Count the lines in the material below that contain the string "values", treating uppercase and lowercase as different. Give only the number.
Segment Open
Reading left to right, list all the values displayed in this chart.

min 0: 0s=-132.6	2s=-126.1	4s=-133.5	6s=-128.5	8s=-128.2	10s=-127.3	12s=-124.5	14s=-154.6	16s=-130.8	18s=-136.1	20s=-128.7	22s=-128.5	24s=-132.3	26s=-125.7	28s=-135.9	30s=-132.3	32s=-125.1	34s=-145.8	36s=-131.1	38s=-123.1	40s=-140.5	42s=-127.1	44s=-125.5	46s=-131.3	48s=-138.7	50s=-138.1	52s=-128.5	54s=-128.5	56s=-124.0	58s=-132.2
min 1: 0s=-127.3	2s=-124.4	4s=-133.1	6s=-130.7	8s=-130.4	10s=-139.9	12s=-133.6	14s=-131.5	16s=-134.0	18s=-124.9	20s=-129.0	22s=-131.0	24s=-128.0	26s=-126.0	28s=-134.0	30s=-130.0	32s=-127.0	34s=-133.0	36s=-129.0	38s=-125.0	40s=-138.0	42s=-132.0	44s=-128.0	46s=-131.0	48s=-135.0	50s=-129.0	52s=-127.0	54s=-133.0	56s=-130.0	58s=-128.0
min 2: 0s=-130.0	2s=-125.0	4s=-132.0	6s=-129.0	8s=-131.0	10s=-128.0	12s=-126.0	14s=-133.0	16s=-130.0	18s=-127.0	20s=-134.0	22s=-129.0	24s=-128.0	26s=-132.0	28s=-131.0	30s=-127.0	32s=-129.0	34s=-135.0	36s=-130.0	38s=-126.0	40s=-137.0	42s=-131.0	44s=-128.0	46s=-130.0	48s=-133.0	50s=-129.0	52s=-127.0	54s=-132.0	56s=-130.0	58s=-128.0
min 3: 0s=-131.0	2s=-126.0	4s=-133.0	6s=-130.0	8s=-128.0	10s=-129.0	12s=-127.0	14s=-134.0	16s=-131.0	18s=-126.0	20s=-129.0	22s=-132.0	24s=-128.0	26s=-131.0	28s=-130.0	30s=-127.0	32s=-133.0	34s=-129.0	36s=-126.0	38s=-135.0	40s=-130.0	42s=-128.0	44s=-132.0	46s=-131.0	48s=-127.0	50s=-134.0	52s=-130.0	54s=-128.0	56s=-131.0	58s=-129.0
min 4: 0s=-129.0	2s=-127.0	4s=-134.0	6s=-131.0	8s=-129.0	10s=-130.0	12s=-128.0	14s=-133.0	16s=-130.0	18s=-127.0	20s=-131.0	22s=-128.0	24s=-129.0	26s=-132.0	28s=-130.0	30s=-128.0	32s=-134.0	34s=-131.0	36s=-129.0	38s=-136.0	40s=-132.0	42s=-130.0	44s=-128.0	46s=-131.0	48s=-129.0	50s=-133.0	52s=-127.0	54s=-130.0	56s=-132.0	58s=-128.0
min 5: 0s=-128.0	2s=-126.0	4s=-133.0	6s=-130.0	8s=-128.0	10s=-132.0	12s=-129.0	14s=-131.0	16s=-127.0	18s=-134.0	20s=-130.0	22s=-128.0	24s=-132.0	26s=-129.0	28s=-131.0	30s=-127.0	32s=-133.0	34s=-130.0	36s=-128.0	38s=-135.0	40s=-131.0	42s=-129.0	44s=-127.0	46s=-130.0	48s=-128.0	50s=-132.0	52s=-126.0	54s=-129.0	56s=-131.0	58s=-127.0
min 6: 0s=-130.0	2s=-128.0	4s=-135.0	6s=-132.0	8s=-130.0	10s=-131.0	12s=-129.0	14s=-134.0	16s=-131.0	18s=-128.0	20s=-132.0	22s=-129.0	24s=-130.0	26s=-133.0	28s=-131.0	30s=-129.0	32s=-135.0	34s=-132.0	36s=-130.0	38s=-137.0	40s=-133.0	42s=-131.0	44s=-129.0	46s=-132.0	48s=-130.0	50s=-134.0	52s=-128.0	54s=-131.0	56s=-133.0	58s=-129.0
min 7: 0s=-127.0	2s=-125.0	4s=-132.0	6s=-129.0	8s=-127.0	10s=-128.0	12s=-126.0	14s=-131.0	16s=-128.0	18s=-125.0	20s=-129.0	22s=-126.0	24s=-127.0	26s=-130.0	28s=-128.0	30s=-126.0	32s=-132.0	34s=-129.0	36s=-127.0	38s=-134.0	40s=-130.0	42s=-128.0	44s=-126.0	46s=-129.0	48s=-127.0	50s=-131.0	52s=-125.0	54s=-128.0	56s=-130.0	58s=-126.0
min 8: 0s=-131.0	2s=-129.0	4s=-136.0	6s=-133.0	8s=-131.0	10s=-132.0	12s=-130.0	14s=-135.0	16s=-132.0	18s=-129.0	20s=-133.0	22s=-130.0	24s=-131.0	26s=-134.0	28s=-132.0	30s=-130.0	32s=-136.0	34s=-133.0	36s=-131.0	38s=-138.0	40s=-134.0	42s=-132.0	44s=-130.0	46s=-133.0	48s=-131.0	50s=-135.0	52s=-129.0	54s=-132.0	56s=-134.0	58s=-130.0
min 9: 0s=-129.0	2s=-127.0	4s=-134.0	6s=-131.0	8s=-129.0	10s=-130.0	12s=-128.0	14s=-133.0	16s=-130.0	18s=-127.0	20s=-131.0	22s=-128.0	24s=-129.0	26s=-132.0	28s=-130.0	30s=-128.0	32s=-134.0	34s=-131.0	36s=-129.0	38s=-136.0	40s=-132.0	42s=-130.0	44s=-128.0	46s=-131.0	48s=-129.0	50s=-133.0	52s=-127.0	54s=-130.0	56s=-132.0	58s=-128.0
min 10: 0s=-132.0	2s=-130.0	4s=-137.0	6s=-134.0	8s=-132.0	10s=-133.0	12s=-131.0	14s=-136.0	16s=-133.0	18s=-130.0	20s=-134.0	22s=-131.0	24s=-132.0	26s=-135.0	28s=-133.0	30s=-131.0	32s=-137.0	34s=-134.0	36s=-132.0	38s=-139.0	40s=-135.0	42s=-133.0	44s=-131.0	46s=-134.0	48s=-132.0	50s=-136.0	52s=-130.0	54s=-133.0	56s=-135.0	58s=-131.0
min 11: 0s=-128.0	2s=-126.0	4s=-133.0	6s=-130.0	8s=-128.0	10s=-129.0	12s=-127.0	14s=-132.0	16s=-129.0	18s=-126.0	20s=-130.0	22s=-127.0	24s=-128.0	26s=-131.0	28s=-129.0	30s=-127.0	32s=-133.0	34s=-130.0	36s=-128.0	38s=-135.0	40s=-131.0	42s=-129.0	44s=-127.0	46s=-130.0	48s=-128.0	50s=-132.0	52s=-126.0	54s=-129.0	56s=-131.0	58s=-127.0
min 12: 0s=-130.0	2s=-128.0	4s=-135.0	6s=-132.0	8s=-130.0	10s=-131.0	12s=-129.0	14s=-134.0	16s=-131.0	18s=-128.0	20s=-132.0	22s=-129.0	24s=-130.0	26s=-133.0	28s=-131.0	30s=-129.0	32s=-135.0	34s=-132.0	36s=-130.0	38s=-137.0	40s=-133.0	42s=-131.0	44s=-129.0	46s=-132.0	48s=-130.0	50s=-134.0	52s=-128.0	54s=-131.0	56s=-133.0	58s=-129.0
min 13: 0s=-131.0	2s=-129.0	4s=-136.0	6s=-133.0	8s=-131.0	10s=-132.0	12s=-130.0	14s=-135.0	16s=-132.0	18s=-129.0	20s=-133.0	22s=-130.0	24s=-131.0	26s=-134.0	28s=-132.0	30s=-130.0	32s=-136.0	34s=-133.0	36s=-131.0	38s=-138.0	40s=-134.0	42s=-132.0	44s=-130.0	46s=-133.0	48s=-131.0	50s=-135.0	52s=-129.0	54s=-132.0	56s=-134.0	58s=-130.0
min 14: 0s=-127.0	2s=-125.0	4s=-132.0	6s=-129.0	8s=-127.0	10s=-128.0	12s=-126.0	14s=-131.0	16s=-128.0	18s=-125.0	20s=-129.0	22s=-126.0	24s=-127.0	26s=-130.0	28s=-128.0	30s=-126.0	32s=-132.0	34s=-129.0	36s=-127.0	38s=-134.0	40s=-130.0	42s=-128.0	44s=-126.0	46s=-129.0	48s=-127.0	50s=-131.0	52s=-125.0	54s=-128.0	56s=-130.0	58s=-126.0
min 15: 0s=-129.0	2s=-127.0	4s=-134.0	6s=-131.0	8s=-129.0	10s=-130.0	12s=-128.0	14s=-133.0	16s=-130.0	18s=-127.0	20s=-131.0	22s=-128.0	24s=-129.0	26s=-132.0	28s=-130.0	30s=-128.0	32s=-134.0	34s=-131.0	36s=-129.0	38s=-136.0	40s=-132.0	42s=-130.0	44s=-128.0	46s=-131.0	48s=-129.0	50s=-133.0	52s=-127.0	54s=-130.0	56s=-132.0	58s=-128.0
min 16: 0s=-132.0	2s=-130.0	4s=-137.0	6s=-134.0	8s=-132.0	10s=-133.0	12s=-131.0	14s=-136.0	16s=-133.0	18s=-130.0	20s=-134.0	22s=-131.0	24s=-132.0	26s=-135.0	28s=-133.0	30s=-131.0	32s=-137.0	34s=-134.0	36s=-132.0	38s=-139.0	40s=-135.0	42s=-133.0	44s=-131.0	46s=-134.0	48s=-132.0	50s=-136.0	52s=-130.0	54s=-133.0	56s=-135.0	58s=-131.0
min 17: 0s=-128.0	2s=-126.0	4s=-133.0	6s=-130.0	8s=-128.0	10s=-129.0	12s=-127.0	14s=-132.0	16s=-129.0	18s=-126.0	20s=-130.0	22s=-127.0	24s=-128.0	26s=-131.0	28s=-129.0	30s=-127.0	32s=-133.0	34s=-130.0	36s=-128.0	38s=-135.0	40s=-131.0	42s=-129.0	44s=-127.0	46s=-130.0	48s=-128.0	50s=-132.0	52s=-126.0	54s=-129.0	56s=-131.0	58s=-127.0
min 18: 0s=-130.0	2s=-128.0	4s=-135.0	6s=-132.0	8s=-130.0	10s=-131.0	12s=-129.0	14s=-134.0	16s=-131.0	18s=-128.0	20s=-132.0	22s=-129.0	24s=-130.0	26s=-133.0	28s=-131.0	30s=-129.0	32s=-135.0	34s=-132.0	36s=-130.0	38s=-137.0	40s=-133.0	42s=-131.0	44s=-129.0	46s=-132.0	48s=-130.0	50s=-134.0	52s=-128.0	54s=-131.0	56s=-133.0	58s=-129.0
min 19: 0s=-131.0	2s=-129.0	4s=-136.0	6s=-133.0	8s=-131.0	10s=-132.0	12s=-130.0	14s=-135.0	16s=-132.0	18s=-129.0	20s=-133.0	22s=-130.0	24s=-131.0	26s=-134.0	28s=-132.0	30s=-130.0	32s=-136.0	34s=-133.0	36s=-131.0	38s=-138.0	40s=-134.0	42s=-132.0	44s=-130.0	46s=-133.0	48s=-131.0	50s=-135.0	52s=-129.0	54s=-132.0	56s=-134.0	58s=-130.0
Segment Closed
• _ANSWER FOR THIS EXERCISE_: 1